Sep 21, 2007

oh. my. god.

http://www.boston.com/news/globe/city_region/breaking_news/2007/09/mit_student_arr.html?p1=MEWell_Pos3

This arrest of Star Simpson is the most ridiculous thing I've ever seen. Take a look at the pictures. It's several green LEDs in the shape of a Star - it is indeed her name tag. Anybody with 2 hours of electronics instruction should be aware that a 9V battery, a few resistors and several cheap LEDs *in a breadboard* are not dangerous. (Case in point - I blew one up yesterday in lab. Nobody was hurt.)

I can't believe that security people trained to recognize bombs are so ignorant of what a bomb might actually look like that they could mistake a flashy little nametag circuit as an attempt at terrorism. If a person is allowed to use deadly force in order to prevent a bomb from being set off, he better be incredibly well trained in the art of bomb-recognition. I just watched a news report where the Chief of Police described it as a "circuit board that actually lit up". Lit. Up. Imagine that! He even calls it "a device". Idiot.

What's more, I can't believe they didn't apologize to her after they realized what it was. Sure, it was exposed electronics, but living in a state of fear of anything with a visible resistor is not going to cure terrorism. Hey, mister police man, what's that clipped on to the front of your shirt? A radio? Hey, what's that inside - IS THAT ELECTRONICS? I mean, honestly, the only difference between the two is a plastic case.

If our law enforcement can be duped by the simplest of circuits, we're worse off than I ever imagined. What we need is people who are highly informed and equipped with the most sophisticated equipment for bomb detection, and who are experts in responding with as little force as possible.

I think that people should be responsible for their personal choices, but not for others' ignorance. If a police officer can't tell a bomb from a piece of electronic art, it's not Star's fault. People who make unusual choices can usually be expected to endure unpleasant questioning because society likes norms, but they should never be punished under the law for harmless self-expression.

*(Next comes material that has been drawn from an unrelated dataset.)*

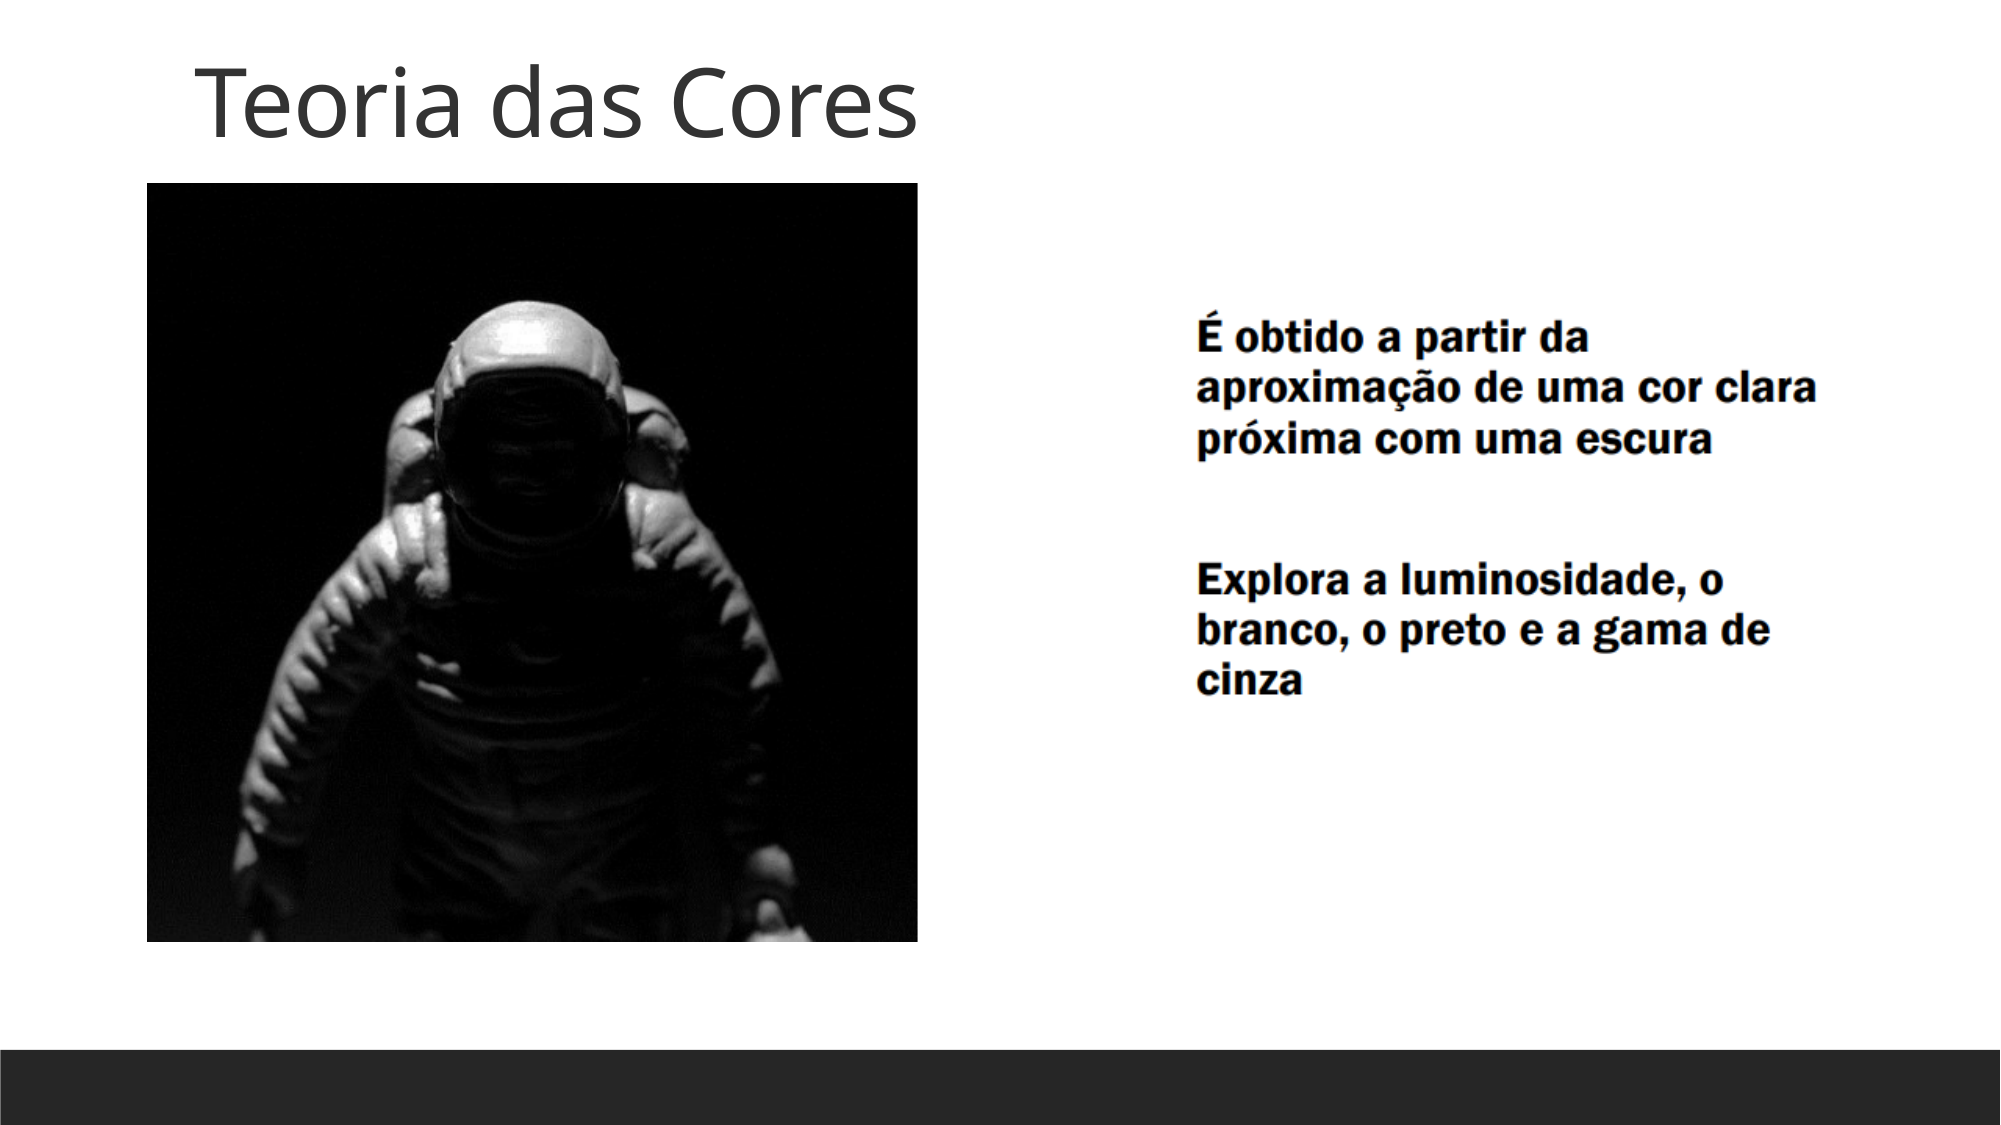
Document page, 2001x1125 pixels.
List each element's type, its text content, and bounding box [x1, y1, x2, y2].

picture [146, 182, 1853, 942]
text_box Teoria das Cores [179, 46, 1830, 181]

"Had she not followed the instructions, deadly force may have been used." Our police officers (or at least the ones responding to such a call) should unquestionably have been able to tell, by the time they had her at gunpoint, that they had made a mistake.

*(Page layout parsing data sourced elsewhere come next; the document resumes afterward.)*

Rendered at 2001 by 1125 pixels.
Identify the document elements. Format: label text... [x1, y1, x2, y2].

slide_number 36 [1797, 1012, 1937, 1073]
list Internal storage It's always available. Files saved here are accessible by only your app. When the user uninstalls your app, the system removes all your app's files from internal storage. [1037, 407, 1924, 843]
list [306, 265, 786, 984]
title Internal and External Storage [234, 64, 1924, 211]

Holy chalupa, as they say.

Edit: Here's what I think happened. At MIT, you see, you can walk around with a shopping cart full of capacitors and the only comment you'll get is something like "hey, want a plastic bag to cover your capacitors? it's raining". I've seen people with all manner of complicated, dangerous experiments in MIT's hallways and nobody gives a second glance. I've even walked around with a bread board, PRECISELY the same one that Star had (she probably even got it from the same class I did - 6.002) and the only thing people say to me is "oh, did you finish the lab already? what resistor did you use for the voltage regulator?". It's easy to forget that Logan Airport is a completely different environment where, apparently, carrying circuits is a crime.

Edit2: This article from South Africa makes my blood boil.

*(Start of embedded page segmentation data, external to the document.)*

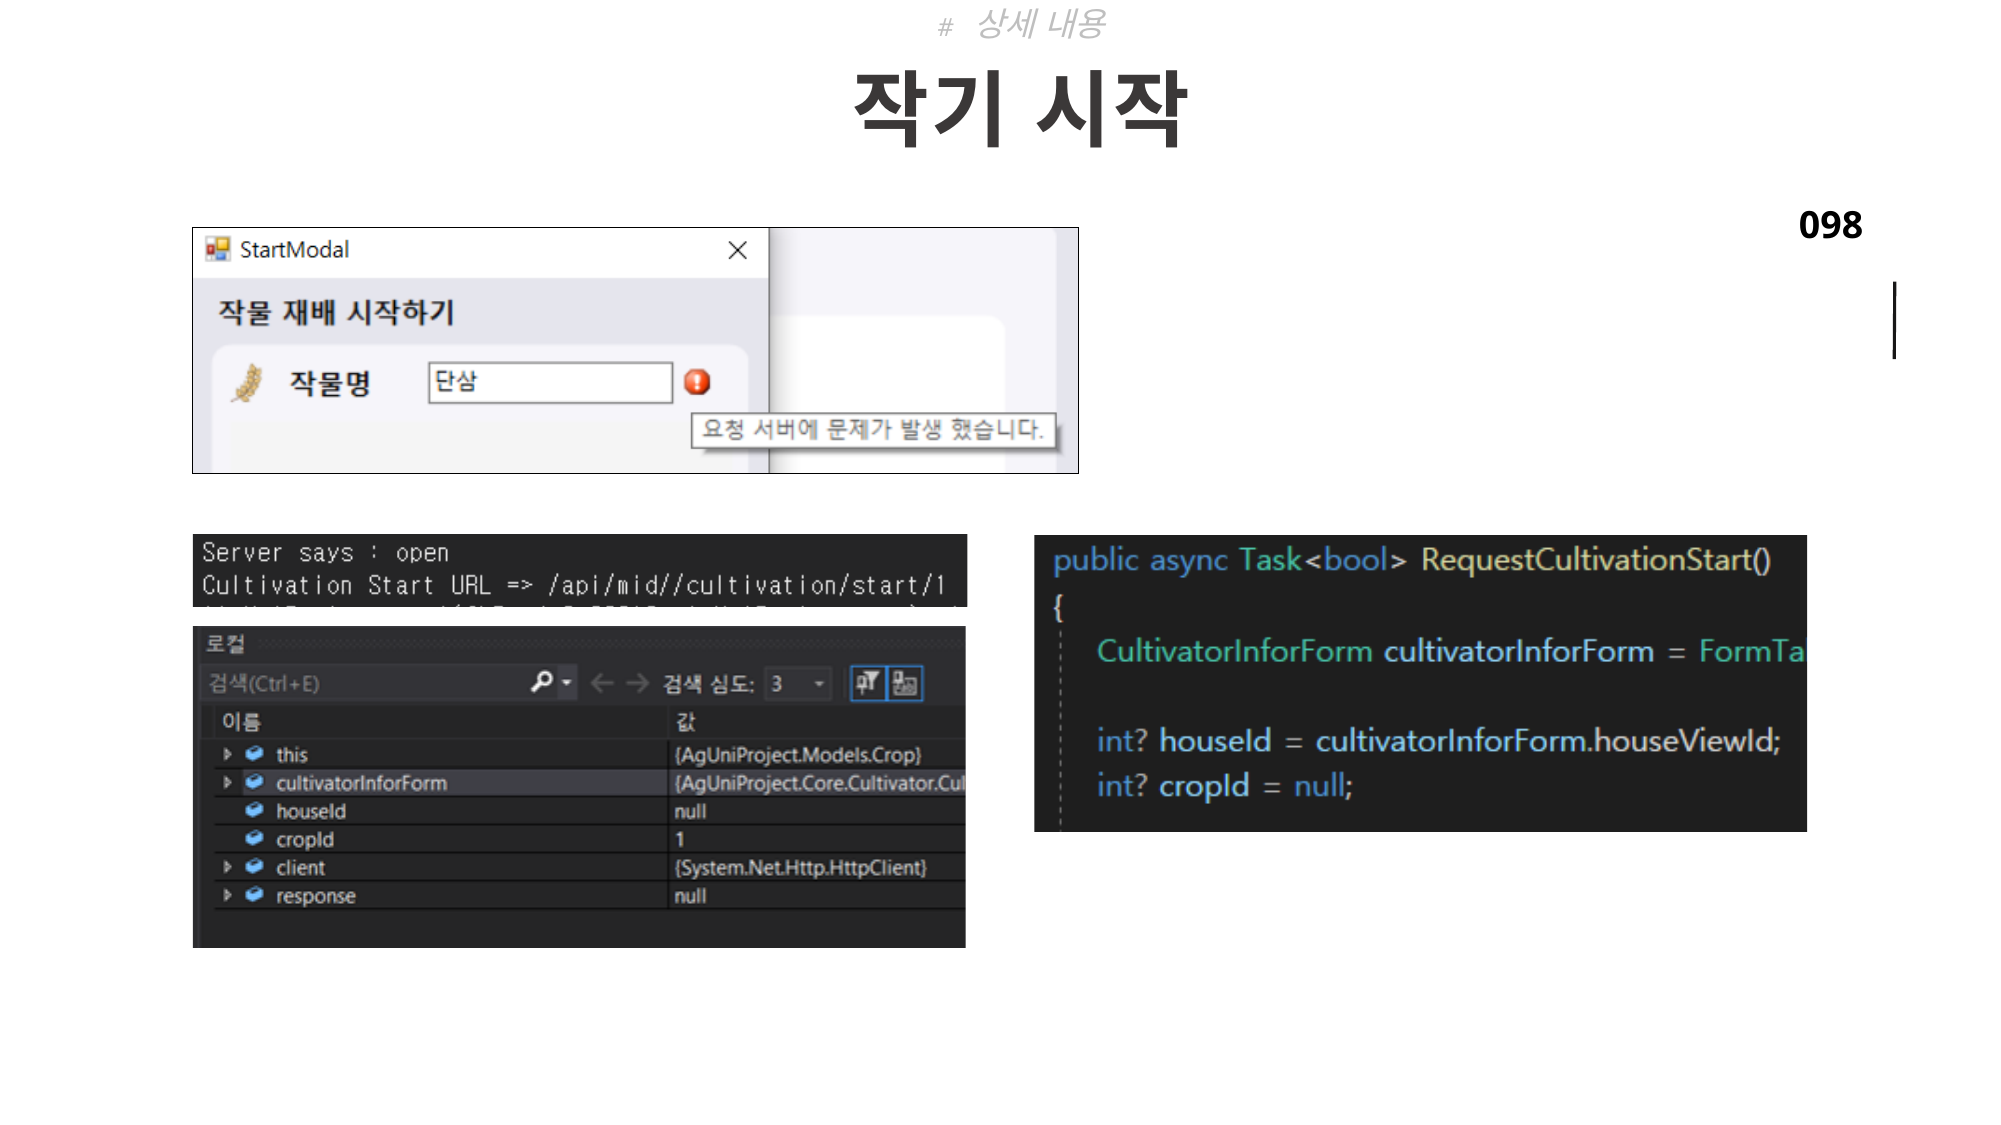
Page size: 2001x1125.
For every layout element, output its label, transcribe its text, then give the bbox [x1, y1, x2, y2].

text_box # 상세 내용 [696, 0, 1346, 62]
text_box 작기 시작 [370, 61, 1672, 196]
picture [192, 227, 1079, 474]
picture [192, 534, 968, 607]
picture [1034, 534, 1808, 832]
picture [192, 626, 966, 948]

"A 19-year-old student at the Massachusetts Institute of Technology walked into Boston's Logan International Airport on Friday with a fake bomb strapped to her chest and was arrested at gunpoint, authorities said." It was a name tag, not a fake bomb. It was not strapped to her chest - it was pinned with a safety pin to her sweatshirt.

"Star Simpson, who is from Hawaii, wore a computer circuit board, wiring and a putty that later turned out to be Play-Doh strapped over her black hooded sweat shirt and in plain view." It was a bread board, not a circuit board. I know most people don't care what the difference is, but they are NOT the same thing. The so-called "putty" was in her hand, not even touching her nametag. And yes, it was in plain view - it was supposed to be. How many terrorists wear their bombs in plain view?

"She's extremely lucky she followed the instructions or deadly force would have been used," Pare said. "And she's lucky to be in a cell as opposed to the morgue."

>.<

Edit3: Even Fox news is reporting that it "turned out to be a fake bomb". I've never been so totally aware that the news networks in this country are shot to hell.

Edit4: This is what they used when the surrounded her at gunpoint.

6 comments:

Argonaut said...

"Holy Chalupa" is right. I can't believe that the general public, even "trained professionals" are so ignorant of the technical world! I am as shocked and appalled as you are, (as you know).

Holy Chalupa.

~J

Cygnet said...

I don't really mind the general public being ignorant of circuits or electronics or even technology in general - if you don't need it in your life, you shouldn't have to know it.

But law enforcement - that's another story. If your job is to protect people from bombs, you better know what a bomb looks like.

Ian said...

Sweet holy crap. I'm starting to rethink my plan of hacking some extra bits onto my scooter ...

Does this mean that the Agarwal book should be shelved next to "The Anarchist's Cookbook" or PIHKAL?

(I'm somewhat disturbed by the whole 'surrounded at gunpoint', though I can see how it might happen. But once things are cleared up, what the hell is with the whole jail-bail-court thing? And why did the South African paper claim that "the police didn't know her motive"?

Cygnet said...

What I want to know is, why did the South African newspaper call her a "coed"? That drives me nuts. Outdated term from when women in technology were considered freaks.

DoubleYou said...

A bomb can look like anything. It could look exactly the same as what Star was wearing: if it had a programmable microcontroller on it, which you can't see from a distance (could be on the other side as well), it could be used to ignite something. The added playdough she carried, could be the plastic bomb.

It's very obvious after 9/11 that they're at most cautious for any exposed circuitry at airports. And the way US people arrest people, that's always the violent way. I can't help it you live in a violent country.

The point is that the current view of terrorism is the suicide bombers: strapping things to a larger device wouldn't be a problem (scooter for instance, hide it inside the scooter though). Also, packaging it nice makes it look less supicious.

A team from Egypt carrying a robot for a competition also was held before entering the plane. But, explanation and a view from the security, it was ok.

Cygnet said...

Yes, a bomb *detonator* can look like anything. It's true that a little breadboard could house plenty of complicated circuitry with the ability to ignite something. And because of that, I am not at all confused about why Star's name tag caused an alarm. I'm not even confused about why they arrested her.

But, you say it's "not your fault I live in a violent country" - do you mean to imply that you've accepted such actions as permanent part of the US, or that I should also accept them?

In that case I completely disagree. In my opinion, my country (well, the branch of it in Logan, anyway) reacted wrongly when they continued to press charges on Star even after they examined her "bomb" and found it was harmless. What next - will we be prohibited from bringing anything with exposed electronics in to the subway? The mall? Trains? Churches? Public concerts? Sometimes a person has to suffer discomfort when they express their freedoms (such as being questioned) but, when he or she is not hurting anybody, he or she should NEVER be held legally accountable for other peoples' ignorance. And if my country isn't there yet, I intend to talk about it.